Years ago, as part of a discussion of "socio-economic integration" in the Burlington school district, a well-meaning middle-class liberal expressed pity for the white working-class kids in my neighborhood, who would (according to this person) never leave their community. Yet in Burlington's Old North End, those kids were going to be exposed to, brought into daily intimate contact with, forced by physical proximity and their own powerlessness to reckon with, cultures that were not their own. While that middle-class liberal could easily travel the whole world and never have to leave the worldwide cocoon of privilege and liberal condescension that makes the world safe for white middle-class Americans and their views.

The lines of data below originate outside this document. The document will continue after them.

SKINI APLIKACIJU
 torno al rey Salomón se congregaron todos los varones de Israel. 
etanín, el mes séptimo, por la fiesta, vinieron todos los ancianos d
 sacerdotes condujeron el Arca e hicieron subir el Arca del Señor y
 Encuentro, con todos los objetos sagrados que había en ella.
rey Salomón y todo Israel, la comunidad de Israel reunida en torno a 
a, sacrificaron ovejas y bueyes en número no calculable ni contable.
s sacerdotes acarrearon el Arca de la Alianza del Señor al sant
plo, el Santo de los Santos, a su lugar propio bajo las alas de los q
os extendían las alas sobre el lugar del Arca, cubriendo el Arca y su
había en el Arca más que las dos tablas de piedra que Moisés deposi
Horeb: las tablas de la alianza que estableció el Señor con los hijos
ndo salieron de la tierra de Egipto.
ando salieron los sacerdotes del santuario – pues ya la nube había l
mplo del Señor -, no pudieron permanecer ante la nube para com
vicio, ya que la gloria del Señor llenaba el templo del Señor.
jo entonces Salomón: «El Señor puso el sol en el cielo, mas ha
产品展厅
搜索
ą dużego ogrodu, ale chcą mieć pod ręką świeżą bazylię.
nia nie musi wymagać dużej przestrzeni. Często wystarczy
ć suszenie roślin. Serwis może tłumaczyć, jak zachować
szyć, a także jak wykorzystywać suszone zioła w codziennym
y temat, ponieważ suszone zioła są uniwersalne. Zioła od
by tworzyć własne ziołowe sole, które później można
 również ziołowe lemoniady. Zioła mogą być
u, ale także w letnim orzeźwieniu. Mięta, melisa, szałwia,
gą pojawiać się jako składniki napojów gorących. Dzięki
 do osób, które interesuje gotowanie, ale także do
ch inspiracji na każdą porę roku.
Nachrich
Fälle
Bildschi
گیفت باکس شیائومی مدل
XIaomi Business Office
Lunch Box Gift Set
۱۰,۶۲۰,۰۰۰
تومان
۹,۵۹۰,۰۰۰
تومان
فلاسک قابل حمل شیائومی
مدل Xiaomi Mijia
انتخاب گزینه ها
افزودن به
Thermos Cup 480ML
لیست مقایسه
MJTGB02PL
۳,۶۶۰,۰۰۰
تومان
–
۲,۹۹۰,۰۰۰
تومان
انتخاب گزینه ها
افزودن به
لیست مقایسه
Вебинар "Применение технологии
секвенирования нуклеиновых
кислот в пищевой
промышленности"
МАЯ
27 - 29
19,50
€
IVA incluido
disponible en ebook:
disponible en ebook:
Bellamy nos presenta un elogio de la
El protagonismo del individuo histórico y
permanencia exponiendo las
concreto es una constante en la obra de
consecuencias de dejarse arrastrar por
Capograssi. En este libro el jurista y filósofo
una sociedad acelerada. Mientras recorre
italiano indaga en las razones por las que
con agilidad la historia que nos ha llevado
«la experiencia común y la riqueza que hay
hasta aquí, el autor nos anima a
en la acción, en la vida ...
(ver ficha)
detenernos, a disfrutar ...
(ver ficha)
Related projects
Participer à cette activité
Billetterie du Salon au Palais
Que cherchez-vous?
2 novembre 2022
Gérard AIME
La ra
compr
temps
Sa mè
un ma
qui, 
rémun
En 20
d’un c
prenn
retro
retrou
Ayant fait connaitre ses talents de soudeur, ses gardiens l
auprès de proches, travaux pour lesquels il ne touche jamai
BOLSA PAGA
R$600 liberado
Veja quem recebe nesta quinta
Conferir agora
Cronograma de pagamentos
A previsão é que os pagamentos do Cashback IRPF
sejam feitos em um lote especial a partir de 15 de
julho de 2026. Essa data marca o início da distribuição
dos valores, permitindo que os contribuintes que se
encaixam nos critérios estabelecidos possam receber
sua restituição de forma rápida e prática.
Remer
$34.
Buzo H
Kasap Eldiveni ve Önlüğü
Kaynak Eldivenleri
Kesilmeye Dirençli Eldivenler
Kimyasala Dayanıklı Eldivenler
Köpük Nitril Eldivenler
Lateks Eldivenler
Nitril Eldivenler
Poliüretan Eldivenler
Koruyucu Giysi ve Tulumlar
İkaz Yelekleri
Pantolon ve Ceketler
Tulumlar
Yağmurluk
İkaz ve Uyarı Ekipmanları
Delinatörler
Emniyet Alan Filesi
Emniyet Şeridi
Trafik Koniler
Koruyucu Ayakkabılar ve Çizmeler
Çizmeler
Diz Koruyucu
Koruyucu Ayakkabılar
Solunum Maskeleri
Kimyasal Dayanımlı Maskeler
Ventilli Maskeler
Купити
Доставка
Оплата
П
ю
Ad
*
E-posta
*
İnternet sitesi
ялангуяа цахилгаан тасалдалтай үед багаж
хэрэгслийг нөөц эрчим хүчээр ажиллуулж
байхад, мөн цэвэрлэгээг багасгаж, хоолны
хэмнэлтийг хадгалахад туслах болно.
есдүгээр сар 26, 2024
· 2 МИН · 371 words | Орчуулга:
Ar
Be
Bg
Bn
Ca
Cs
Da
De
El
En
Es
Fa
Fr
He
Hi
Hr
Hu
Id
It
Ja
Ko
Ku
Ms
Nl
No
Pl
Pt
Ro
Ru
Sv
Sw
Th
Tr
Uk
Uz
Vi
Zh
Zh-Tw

But still, despite all the attempts to sanitize it, travel can still radicalize people. No matter how well-crafted and swaddled in liberalism a study-abroad program is, it always runs the risk of returning a student dedicated to overthrowing imperialism.
Writing, on the other hand, is not fatal to prejudice — in fact, it is fundamental to prejudice, for what is prejudice if not the stories we tell about others whom we do not know. It can seek to disrupt prejudice, but without the disruption caused by contact — physical contact — with others, writing inevitably ends up reinforcing some sort of prejudice, however "inclusive" that prejudice pretends to be.
Which I suppose is why travel writing is, despite my reluctance to do it, important.